LGBTQIA+ is an abbreviation for lesbian, gay, bisexual, transgender, queer or questioning, intersex, asexual, and more.


LGBT+ History Month is an annual celebration of lesbian, gay, bisexual, trans, and non-binary history. It recognises the history of LGBT+ rights and related civil rights movements and is celebrated in February every year in the United Kingdom to correspond with the 2003 abolition of Section 28. 


Section 28 was part of the Local Government Act 1988, which stated that a local authority “shall not intentionally promote homosexuality or publish material with the intention of promoting homosexuality” or “promote the teaching in any maintained school of the acceptability of homosexuality as a pretended family relationship”. It meant that teachers and school staff were scared to talk about same-sex relationships, and they were not discussed in PSHE lessons. 


Remember how we got rights

Being in a same-sex relationship was decriminalised in the UK in 1967; this is still recent enough to be in the minds of many citizens. The fight to get there was very difficult, and the journey to full equality since then has been slow, which is why it’s so important to take every opportunity to recognise and celebrate LGBT+ people.



Over 1.5 million LGBTQ+ people live in England and Wales today. This figure is known because – for the first time in over 200 years – the latest census included LGBT+ people. The census is a national survey that takes place every ten years. It gives us a picture of all the people and households in England and Wales.


More and more people have been open to learning about the LGBTQ+ community and their lives, helping to change people’s attitudes. In the last few decades, we have all seen an increase in social acceptance of people in gay, lesbian and bi relationships. This acceptance has also seen a steady rise in the population identifying as lesbian, bi, gay or trans. The Rainbow Britain report, commissioned by LGBT+ charity Stonewall, shows evidence of this movement.


Remember those without rights

There are still 73 states in the world that criminalise “private, consensual, same-sex sexual activity”, according to Human Dignity Trust. 331 trans and gender-diverse people were murdered in 2019, according to the group Trans respect. We must keep fighting for equal rights and raise awareness to educate people about LGBTQ+ rights and issues.

LGBT+ history month 2023

This year’s LGBT+ History month theme is ‘Behind the Lens’. It aims to celebrate LGBT+ people’s hard work and contributions to film and cinema production from ‘behind the lens’. It gives us a fantastic opportunity to recognise and celebrate the lives and professional accomplishments of lesbian, gay, bisexual and trans people, many of who work outside of the limelight in the fields of photography, filmmaking, TV, music and fashion.


Kay Tobin Lahusen

This photo was taken by Kay Tobin Lahusen, a famous lesbian activist and photojournalist.

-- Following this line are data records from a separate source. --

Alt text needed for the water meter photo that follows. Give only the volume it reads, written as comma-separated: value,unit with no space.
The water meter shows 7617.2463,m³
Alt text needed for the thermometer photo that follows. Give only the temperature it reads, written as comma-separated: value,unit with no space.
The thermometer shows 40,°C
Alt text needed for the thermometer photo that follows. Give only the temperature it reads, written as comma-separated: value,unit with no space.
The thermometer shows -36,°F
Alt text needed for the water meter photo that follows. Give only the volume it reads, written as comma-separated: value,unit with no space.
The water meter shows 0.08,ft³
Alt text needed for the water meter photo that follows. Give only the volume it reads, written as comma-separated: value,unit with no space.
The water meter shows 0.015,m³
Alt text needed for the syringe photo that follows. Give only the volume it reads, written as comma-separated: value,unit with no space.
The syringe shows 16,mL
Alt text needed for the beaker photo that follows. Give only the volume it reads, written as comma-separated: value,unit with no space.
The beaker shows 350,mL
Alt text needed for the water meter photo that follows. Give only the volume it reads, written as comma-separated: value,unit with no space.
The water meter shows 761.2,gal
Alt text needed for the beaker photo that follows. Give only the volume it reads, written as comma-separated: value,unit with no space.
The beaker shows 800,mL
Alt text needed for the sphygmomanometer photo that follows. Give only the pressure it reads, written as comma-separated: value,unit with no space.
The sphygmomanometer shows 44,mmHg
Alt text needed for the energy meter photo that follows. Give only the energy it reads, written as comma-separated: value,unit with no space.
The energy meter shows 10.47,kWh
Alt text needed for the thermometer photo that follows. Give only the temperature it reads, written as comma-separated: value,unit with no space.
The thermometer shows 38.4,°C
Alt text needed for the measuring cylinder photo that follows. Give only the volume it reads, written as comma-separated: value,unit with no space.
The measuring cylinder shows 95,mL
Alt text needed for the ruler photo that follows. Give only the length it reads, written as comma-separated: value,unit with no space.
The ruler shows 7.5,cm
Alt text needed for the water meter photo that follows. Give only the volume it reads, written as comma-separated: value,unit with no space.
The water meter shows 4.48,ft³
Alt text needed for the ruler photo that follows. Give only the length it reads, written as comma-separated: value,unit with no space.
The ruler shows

They started their career by becoming art director of a lesbian magazine called “The Ladder”. Whereas the magazine covers had previously been hand-drawn pictures, Kay decided to use photographs of real lesbian women.

The photograph above is from an Annual Reminder Day picket, a yearly protest against the United States laws at the time which made relationships between two people of the same gender illegal, among many other social inequalities. The word “homosexual” on the placard in the image was used commonly at that time to mean what we would now call “gay people”. It is more usual these days to talk more broadly about the “LGBT+ community” and “LGBT+ rights”.

The pickets were held at Independence Hall in Philadelphia, between 1965 and 1969. 1969 is also the year of the Stonewall Riots, recognised as a major turning point in LGBT+ history and rights. The Annual Reminder Day pickets were created by a collective of what we would now call LGBT+ rights organisations.

In 1970, Kay became involved in the founding of the Gay Activists Alliance, one of the major groups that worked to improve rights for gay people in the United States. Kay Tobin Lahusen died in May 2021, age 91.